Hints, tips & tricks
Make sure to use good quality, sugar-free dark chocolate. Real dark chocolate is made from cocoa powder and cocoa butter (the fatty portion of the cacao bean), making it naturally dairy-free. Some brands add dairy to their dark chocolates, so be sure to read the ingredients list if you decide to buy some. Alternatively, you can use my Sugar-free Vegan Dark Chocolate.

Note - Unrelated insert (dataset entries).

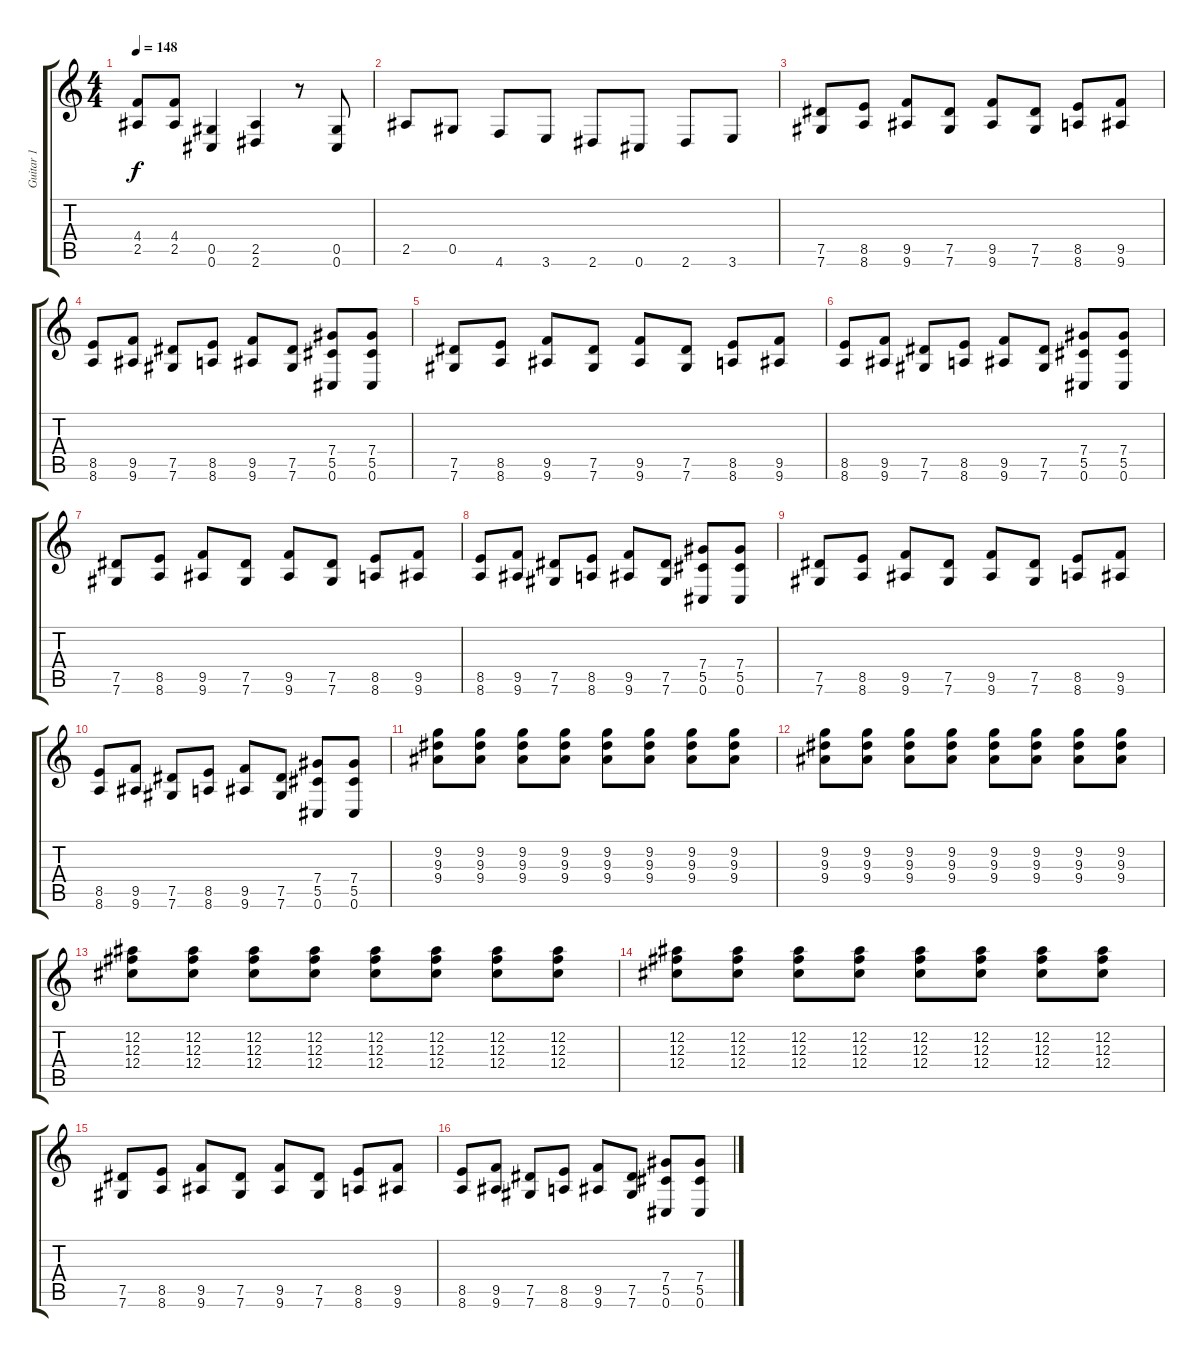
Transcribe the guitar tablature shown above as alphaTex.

\track ("Guitar 1" "Guitar 1") {instrument overdrivenguitar}
\staff {score tabs}
\tuning (Eb4 Bb3 Gb3 Db3 Ab2 Db2) {hide}
\ts (4 4)
\tempo 148
\clef g2
\ks c
(4.4 2.5).8{dy f} (4.4 2.5).8 (0.5 0.6).4 (2.5 2.6).4 r.8 (0.5 0.6).8 |
2.5.8 0.5.8 4.6.8 3.6.8 2.6.8 0.6.8 2.6.8 3.6.8 |
(7.5 7.6).8 (8.5 8.6).8 (9.5 9.6).8 (7.5 7.6).8 (9.5 9.6).8 (7.5 7.6).8 (8.5 8.6).8 (9.5 9.6).8 |
(8.5 8.6).8 (9.5 9.6).8 (7.5 7.6).8 (8.5 8.6).8 (9.5 9.6).8 (7.5 7.6).8 (7.4 5.5 0.6).8 (7.4 5.5 0.6).8 |
(7.5 7.6).8 (8.5 8.6).8 (9.5 9.6).8 (7.5 7.6).8 (9.5 9.6).8 (7.5 7.6).8 (8.5 8.6).8 (9.5 9.6).8 |
(8.5 8.6).8 (9.5 9.6).8 (7.5 7.6).8 (8.5 8.6).8 (9.5 9.6).8 (7.5 7.6).8 (7.4 5.5 0.6).8 (7.4 5.5 0.6).8 |
(7.5 7.6).8 (8.5 8.6).8 (9.5 9.6).8 (7.5 7.6).8 (9.5 9.6).8 (7.5 7.6).8 (8.5 8.6).8 (9.5 9.6).8 |
(8.5 8.6).8 (9.5 9.6).8 (7.5 7.6).8 (8.5 8.6).8 (9.5 9.6).8 (7.5 7.6).8 (7.4 5.5 0.6).8 (7.4 5.5 0.6).8 |
(7.5 7.6).8 (8.5 8.6).8 (9.5 9.6).8 (7.5 7.6).8 (9.5 9.6).8 (7.5 7.6).8 (8.5 8.6).8 (9.5 9.6).8 |
(8.5 8.6).8 (9.5 9.6).8 (7.5 7.6).8 (8.5 8.6).8 (9.5 9.6).8 (7.5 7.6).8 (7.4 5.5 0.6).8 (7.4 5.5 0.6).8 |
(9.2 9.3 9.4).8 (9.2 9.3 9.4).8 (9.2 9.3 9.4).8 (9.2 9.3 9.4).8 (9.2 9.3 9.4).8 (9.2 9.3 9.4).8 (9.2 9.3 9.4).8 (9.2 9.3 9.4).8 |
(9.2 9.3 9.4).8 (9.2 9.3 9.4).8 (9.2 9.3 9.4).8 (9.2 9.3 9.4).8 (9.2 9.3 9.4).8 (9.2 9.3 9.4).8 (9.2 9.3 9.4).8 (9.2 9.3 9.4).8 |
(12.2 12.3 12.4).8 (12.2 12.3 12.4).8 (12.2 12.3 12.4).8 (12.2 12.3 12.4).8 (12.2 12.3 12.4).8 (12.2 12.3 12.4).8 (12.2 12.3 12.4).8 (12.2 12.3 12.4).8 |
(12.2 12.3 12.4).8 (12.2 12.3 12.4).8 (12.2 12.3 12.4).8 (12.2 12.3 12.4).8 (12.2 12.3 12.4).8 (12.2 12.3 12.4).8 (12.2 12.3 12.4).8 (12.2 12.3 12.4).8 |
(7.5 7.6).8 (8.5 8.6).8 (9.5 9.6).8 (7.5 7.6).8 (9.5 9.6).8 (7.5 7.6).8 (8.5 8.6).8 (9.5 9.6).8 |
(8.5 8.6).8 (9.5 9.6).8 (7.5 7.6).8 (8.5 8.6).8 (9.5 9.6).8 (7.5 7.6).8 (7.4 5.5 0.6).8 (7.4 5.5 0.6).8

- 1 tbsp dry toasted buckwheat
- 100 g (3.5 oz) Sugar-free Vegan Dark Chocolate
- 1 tbsp pumpkin (pepita) or sunflower seeds
- 20 g (0.7 oz) dry roasted almonds or walnuts, roughly chopped
- 2 tbsp chopped macadamia or pistachio nuts
- 1 tbsp raw cacao nibs
- Himalayan or mineral salt
- Heat a small frying pan on medium heat and lightly toast the buckwheat for a couple of minutes or until they turn golden. Set the buckwheat aside to cool slightly.
- Heat a medium-sized saucepan on medium heat with 5 cm (1 inch) of water until it simmers. Place the chocolate into a heatproof bowl and place the bowl over the pot and gently melt the chocolate, stirring with a spatula occasionally until the chocolate is smooth.
- Mix the seeds, nuts, cacao nibs and buckwheat and season with a pinch of salt.
- Lay a piece of non-stick baking paper or parchment onto a small tray that can fit into your freezer.
- Using a tablespoon, drop 8-10 even rounds of chocolate onto the parchment, then working quickly, top some of the nut and seed mixtures onto the top of each chocolate round.
- Place the tray into the freezer for 10 minutes or until the chocolate is completely hard.
- Store the clusters in a covered container in the fridge for up to 2 weeks.